Regex to find anchor tag not working accurately-CodePudding

I have the following regex to find anchor tag that has 'Kontakt' as the anchor text:

#<a.*href="[^"]*".*>Kontakt<\/a>#

Here is the string to find from:

<li ><a href="/webdesign-tipps" title="Wissenswertes zu Webdesign, Grafikdesign oder Onlinemarketing">Wissenswertes</a></li><li ><a href="/webagentur" >Webagentur</a></li><li ><a href="/team" >Team</a></li><li ><a href="/support" >Support<span ></span></a></li><li ><a href="/jobs" >Jobs</a></li><li ><a href="/kontakt" >Kontakt</a></li></ul>

So the result should be:

<a href="/kontakt" >Kontakt</a>

But the result I get is:

<a href="/webdesign-tipps" title="Wissenswertes zu Webdesign, Grafikdesign oder Onlinemarketing">Wissenswertes</a></li><li ><a href="/webagentur" >Webagentur</a></li><li ><a href="/team" >Team</a></li><li ><a href="/support" >Support<span ></span></a></li><li ><a href="/jobs" >Jobs</a></li><li ><a href="/kontakt" >Kontakt</a>

And here is my PHP code:

$pattern = '#<a.*href="[^"]*".*>Kontakt<\/a>#';
preg_match_all($pattern, $string, $matches);

CodePudding user response：

If you can trust your input will always have <a href in every anchor tag then try:


'#<a href="[^"]*"[^>]*>Kontakt<\/a>#';

// Instead of what you have:

'#<a.*href="[^"]*".*>Kontakt<\/a>/#';

.* is the "wildcard" meta-character . and the "zero or more times" quantifier * together.

.* matches anything any number of times.

Try it https://regex101.com/r/qxnRZv/1

CodePudding user response：

You are using preg_match_all() so I assume you are willing to receive multiple qualifying anchor tags. Parsing valid HTML with a legitimate DOM parser will always be more stable and easier to read than the equivalent regex technique. It's just not a good idea to rely on regex for DOM parsing because regex is "DOM-unaware" -- it just matches things that look like HTML entities.
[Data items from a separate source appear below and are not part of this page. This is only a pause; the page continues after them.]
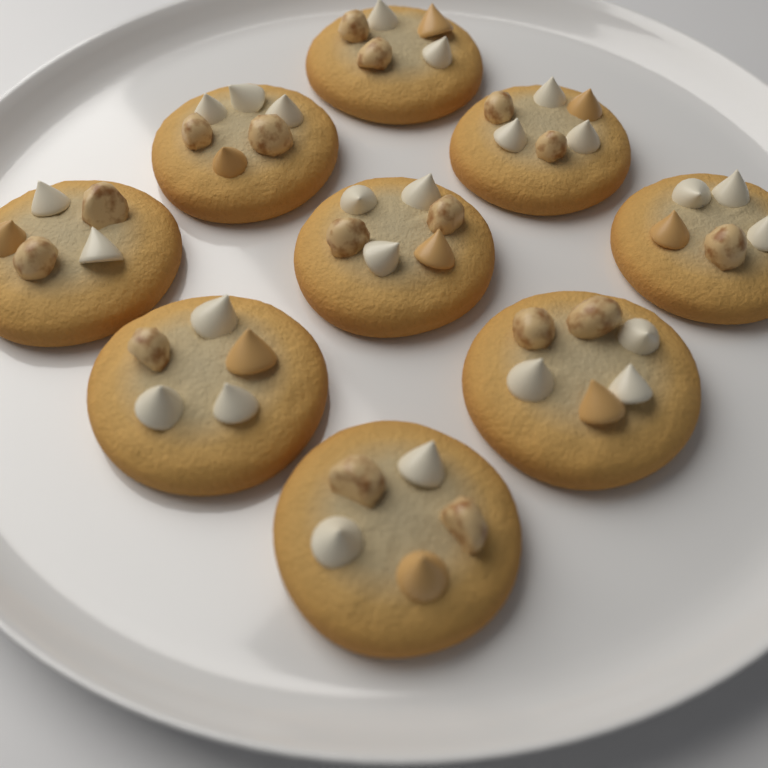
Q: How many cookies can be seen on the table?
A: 9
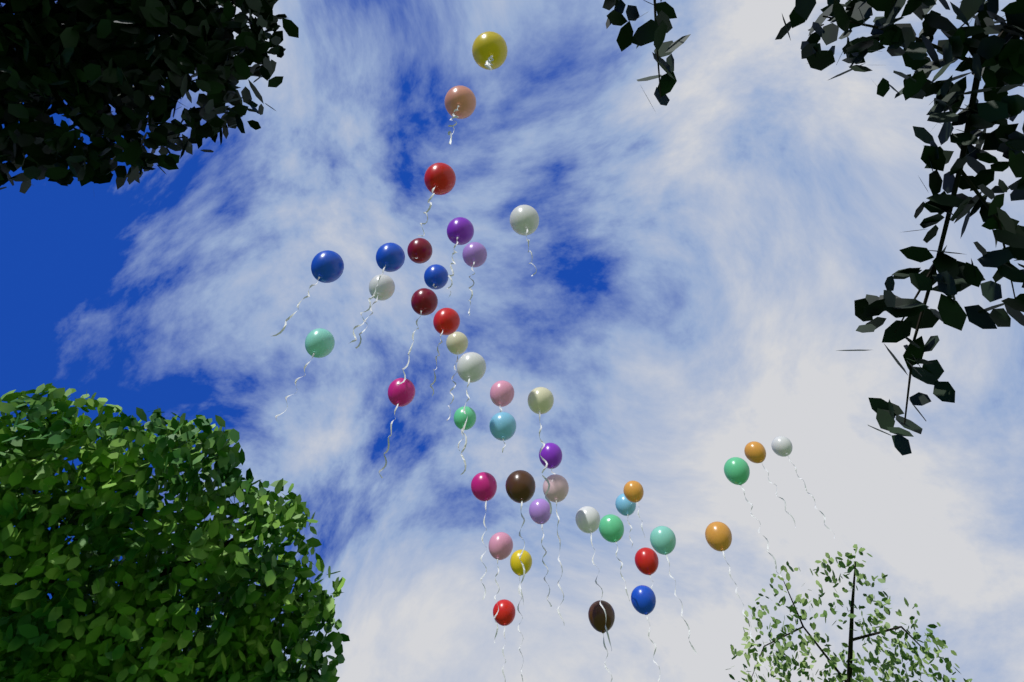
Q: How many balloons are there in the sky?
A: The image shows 41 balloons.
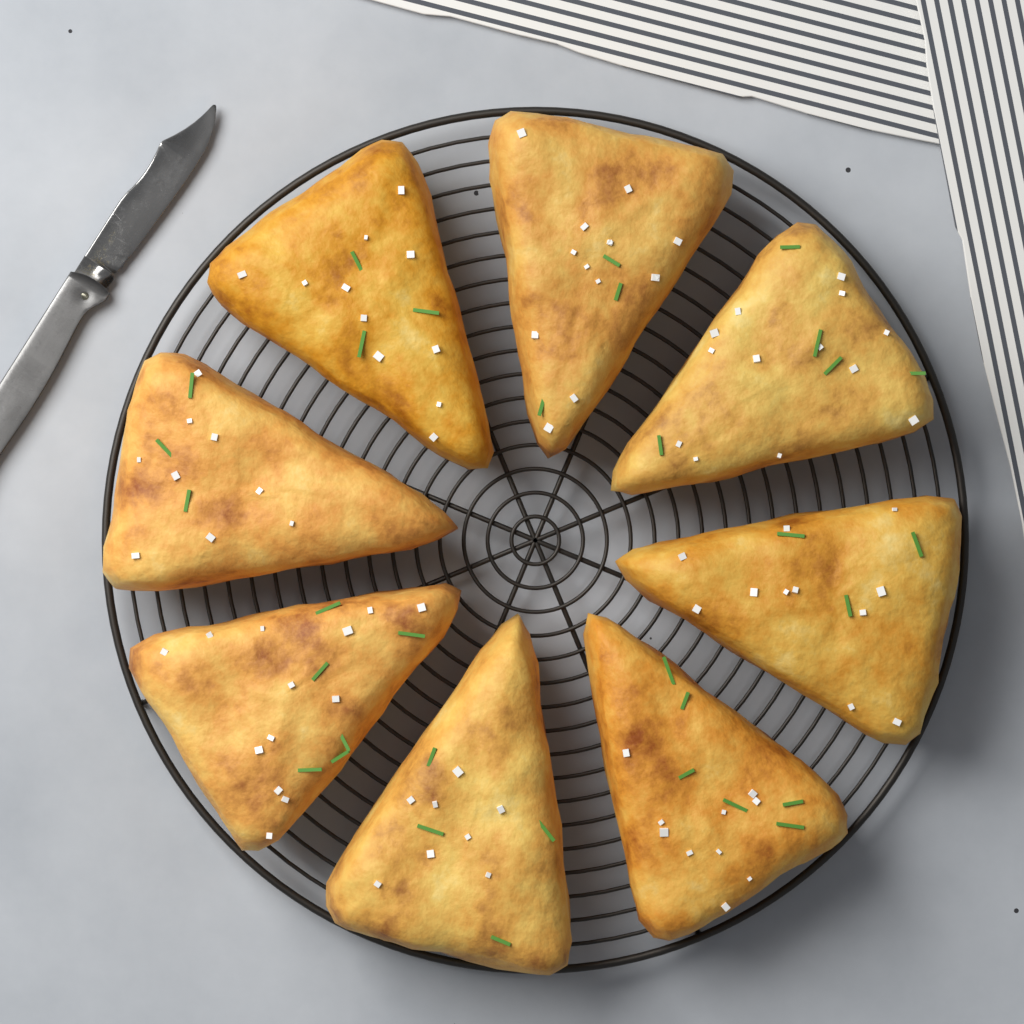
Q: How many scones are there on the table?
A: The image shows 8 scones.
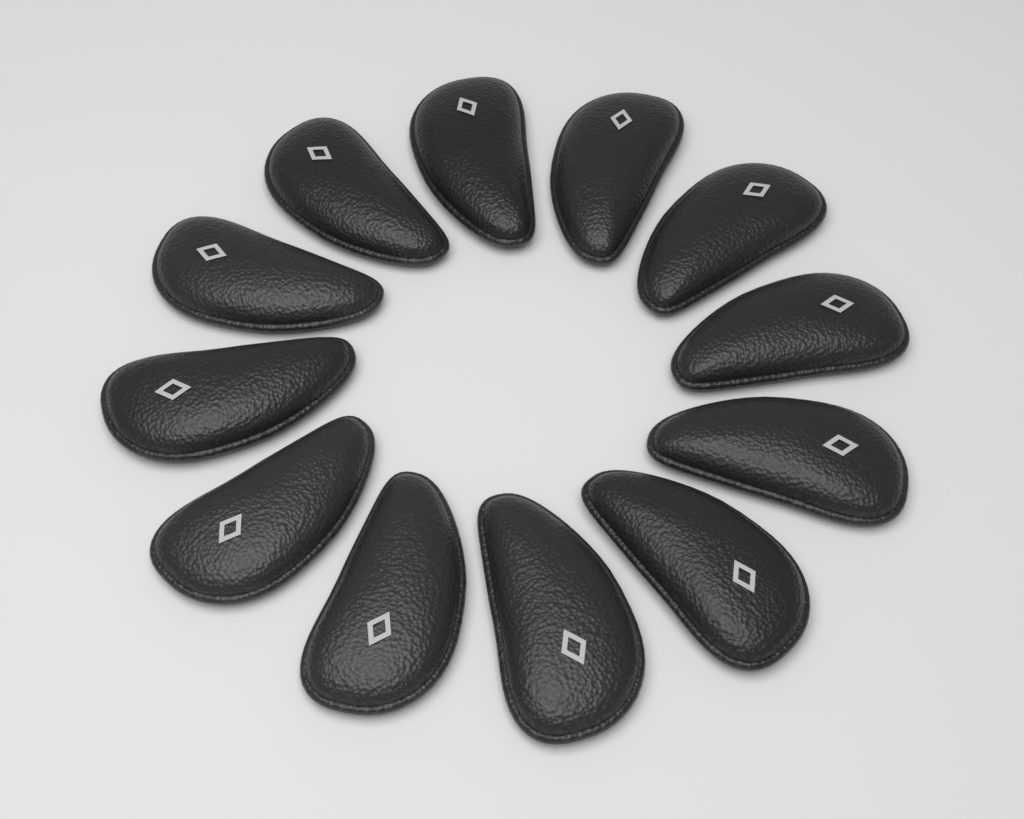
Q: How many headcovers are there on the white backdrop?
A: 12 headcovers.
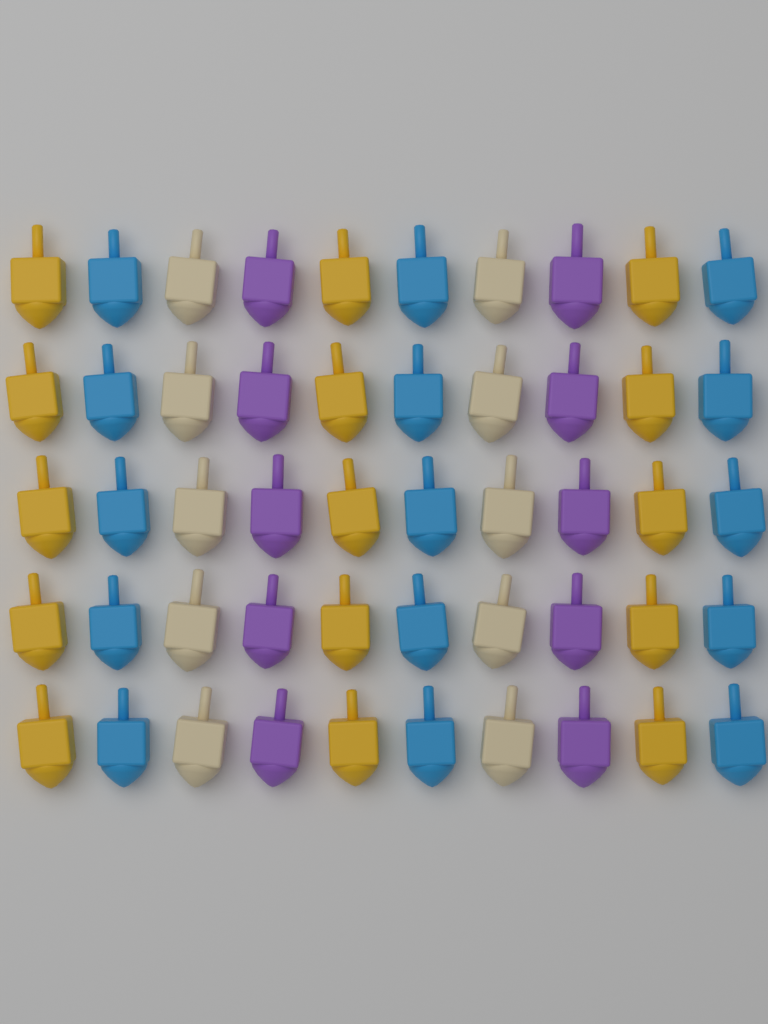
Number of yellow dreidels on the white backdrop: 15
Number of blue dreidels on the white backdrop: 15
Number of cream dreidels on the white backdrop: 10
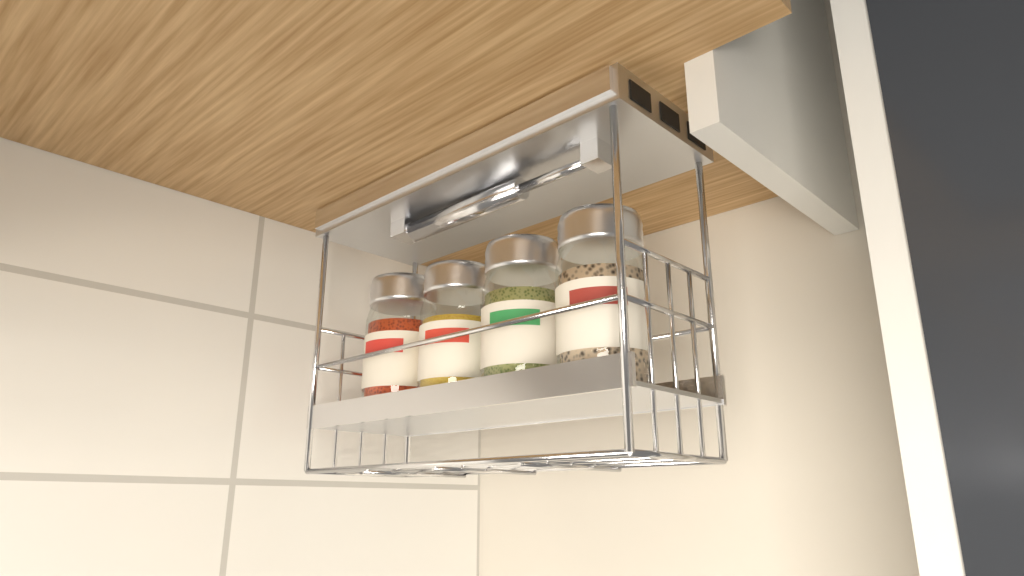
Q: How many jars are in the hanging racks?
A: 4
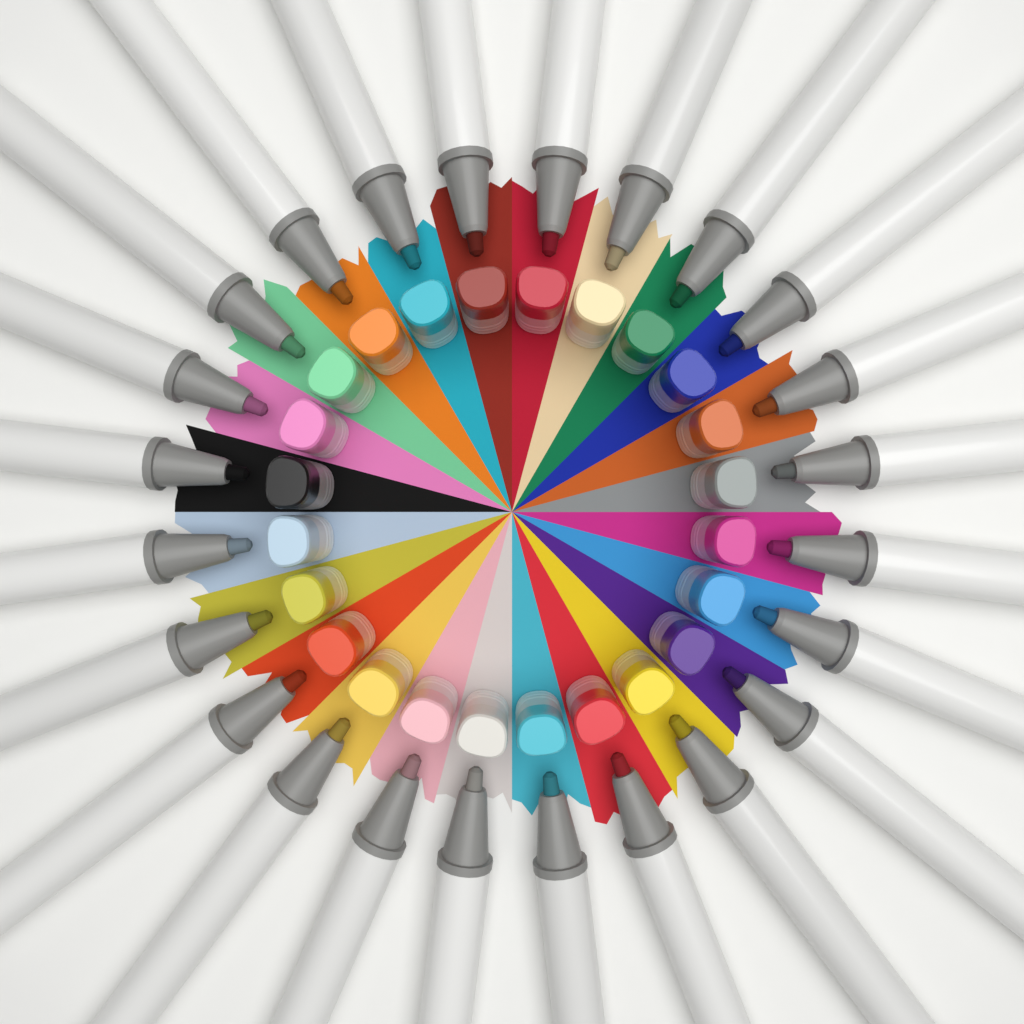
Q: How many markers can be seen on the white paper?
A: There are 24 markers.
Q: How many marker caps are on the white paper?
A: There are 24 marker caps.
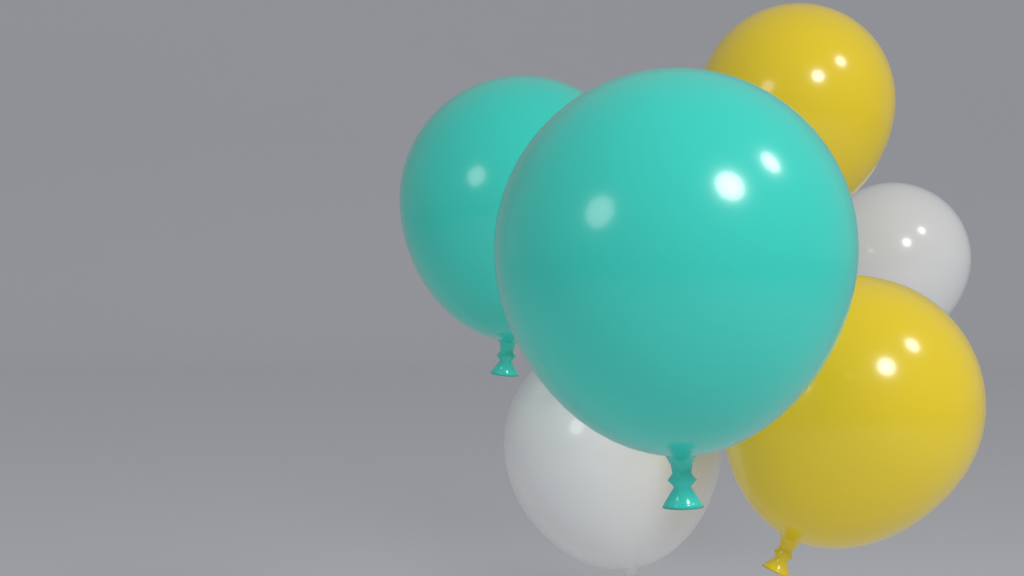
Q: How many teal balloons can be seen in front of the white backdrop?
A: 2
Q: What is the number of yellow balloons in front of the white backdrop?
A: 2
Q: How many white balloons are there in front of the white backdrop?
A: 2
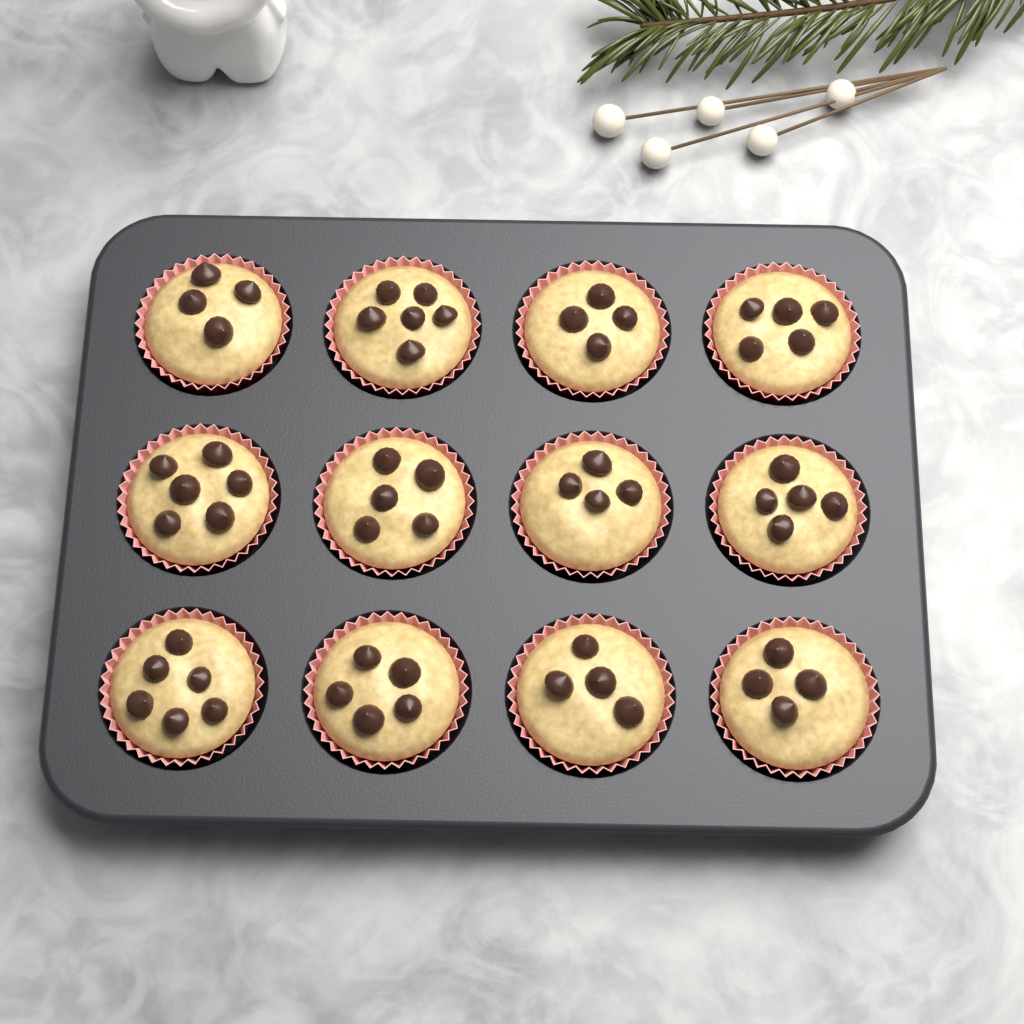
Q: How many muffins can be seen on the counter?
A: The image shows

In the XPath query, search for <a> tags (existing at any depth in the document) which have the qualifying string as the whole text.

Code: (Demo)

$html = <<<HTML
<li ><a href="/webdesign-tipps" title="Wissenswertes zu Webdesign, Grafikdesign oder Onlinemarketing">Wissenswertes</a></li><li ><a href="/webagentur" >Webagentur</a></li><li ><a href="/team" >Team</a></li><li ><a href="/support" >Support<span ></span></a></li><li ><a href="/jobs" >Jobs</a></li><li ><a href="/kontakt" >Kontakt</a></li></ul>
HTML;

$dom = new DOMDocument;
libxml_use_internal_errors(true);
$dom->loadHTML($html);
$xpath = new DOMXPath($dom);
$result = [];
foreach ($xpath->query('//a[text() = "Kontakt"]') as $a) {
    $result[] = $dom->saveHtml($a);
}
var_export($result);

Output:

array (
  0 => '<a href="/kontakt">Kontakt</a>',
)

Is it more concise to use regex? Yes, but it is also less reliable for general use.

You will notice that the DOMDocument also automatically cleans up the unnecessary spacing in your markup.

CodePudding user response：

Your regex:

...a.*href...

is greedy, which means: "after a, match as many characters as possible before a href". That causes your regex to return multiple hrefs.

You can use the lazy-mode operator ? :

...a.*?href....

which means "after a, match as few characters as possible before a href". It should work.